Deadlock as Robert Mugabe, Morgan Tsvangirai dig in over police ministry
Johannesburg/Harare - Talks between President Robert Mugabe and pro-democracy leader Morgan Tsvangirai over the share of government ministries between them were due to resume Friday for the fourth successive day, with no sign the deadlock could be resolved.
Even the usually optimistic Herald, the daily propaganda newspaper of Mugabe's ZANU(PF) party, said in a headline, "Cabinet talks hit brick wall" after Mugabe, Tsvangirai and Arthur Mutambara, leader of a lesser faction of the MDC, disbanded late Thursday after eight hours of fruitless debate.
"They (the MDC) maintain their position, as we do," Mugabe said as he left the conference venue.
Since the three parties signed a power sharing agreement on September 15, the stumbling block is the ministry of home affairs, which includes control of the police force.
Mugabe last week unilaterally allocated all the key ministries in the proposed "inclusive government" to his ZANU(PF) party, including the defence ministry and home affairs, which would give him total control of the country's security forces.
Tsvangirai insists that control of the uniformed forces has to be balanced, and has conceded the control of the defence ministry to the
84-year-old Mugabe.
The MDC inflicted on ZANU(PF) its first electoral defeat in parliamentary elections and the first round of the presidential ballot in March.
The second round presidential vote collapsed in a wave of brutal attacks launched by Mugabe's military and police commanders on the MDC.
Sources said that Mugabe on Thursday night agreed to cede control of the finance ministry to the MDC.
Under his control for the last 28 years since independence, the country's economy has collapsed with inflation conservatively put at 231 million per cent, while the currency yesterday continued its headlong crash, reaching 50 million Zimbabwe dollars to the US dollar on Thursday, from 100 Zimbabwe dollars to the US dollar in early August, when the regime redenominated its currency by slashing off 10 zeroes.
Tsvangirai last week declared he would walk away from the negotiations if the MDC was not allocated the home affairs ministry - one department of which is responsible for refusing to issue him with a new passport.
MDC sources said Friday he had been made an offer on Thursday night of a new home affairs ministry with control revolving between the two.
"Morgan rejected it," said the source. "He is resolute, and so is his negotiating team.
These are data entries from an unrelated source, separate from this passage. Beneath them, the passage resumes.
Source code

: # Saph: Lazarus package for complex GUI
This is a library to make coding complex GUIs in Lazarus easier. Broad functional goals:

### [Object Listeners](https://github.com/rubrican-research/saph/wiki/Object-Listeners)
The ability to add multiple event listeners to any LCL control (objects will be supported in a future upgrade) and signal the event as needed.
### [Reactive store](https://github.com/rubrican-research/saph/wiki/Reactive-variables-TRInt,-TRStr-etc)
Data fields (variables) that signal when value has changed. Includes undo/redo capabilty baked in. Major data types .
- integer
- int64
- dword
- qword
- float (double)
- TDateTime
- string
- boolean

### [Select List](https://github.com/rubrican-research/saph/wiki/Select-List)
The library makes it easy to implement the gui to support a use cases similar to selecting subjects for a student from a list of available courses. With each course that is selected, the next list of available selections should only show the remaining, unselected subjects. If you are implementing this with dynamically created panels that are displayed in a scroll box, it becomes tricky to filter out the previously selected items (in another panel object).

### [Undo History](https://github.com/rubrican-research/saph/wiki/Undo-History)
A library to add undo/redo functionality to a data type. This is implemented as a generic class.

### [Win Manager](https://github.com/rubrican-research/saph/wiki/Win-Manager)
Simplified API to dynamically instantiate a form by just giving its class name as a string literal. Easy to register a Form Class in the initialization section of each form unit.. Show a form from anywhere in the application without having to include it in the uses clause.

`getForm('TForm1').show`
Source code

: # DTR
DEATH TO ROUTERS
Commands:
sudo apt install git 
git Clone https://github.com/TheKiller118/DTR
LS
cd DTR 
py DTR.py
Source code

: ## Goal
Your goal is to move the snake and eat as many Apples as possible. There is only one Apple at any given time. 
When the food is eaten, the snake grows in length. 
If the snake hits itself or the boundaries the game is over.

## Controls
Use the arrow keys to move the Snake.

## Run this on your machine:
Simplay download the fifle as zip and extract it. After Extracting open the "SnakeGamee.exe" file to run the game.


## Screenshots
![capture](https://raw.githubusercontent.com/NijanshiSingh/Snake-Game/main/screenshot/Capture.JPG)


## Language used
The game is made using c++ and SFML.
It's home affairs or nothing. ZANU(PF) has nothing new to offer. They are just trying to wear him down into accepting. Morgan says he cannot deliver to the people without home affairs."
The source said that Tsvangirai was happy to refer the stalemate to the Southern African Development Community, the 14-nation regional political alliance which set the talks in motion, for mediation.
"Let them see if they think it's fair that the losing party in the elections should appropriate almost total control of cabinet posts," said the source.
Observers say the impasse is dramatically aggravating a humanitarian catastrophe, as famine begins to claim the lives of hundreds of starving children whose parents have no food.
By January almost one in two people will be dependent on food aid, although famine relief operations have barely resumed after a three- month ban imposed by Mugabe.
Late Thursday, James McGee, the United States ambassador to Zimbabwe said aid - except humanitarian - would not be resumed, nor would targeted sanctions against members of Mugabe's power clique be lifted until there was "evidence of long-term political and economic reform. "Until then, it will not happen," he said.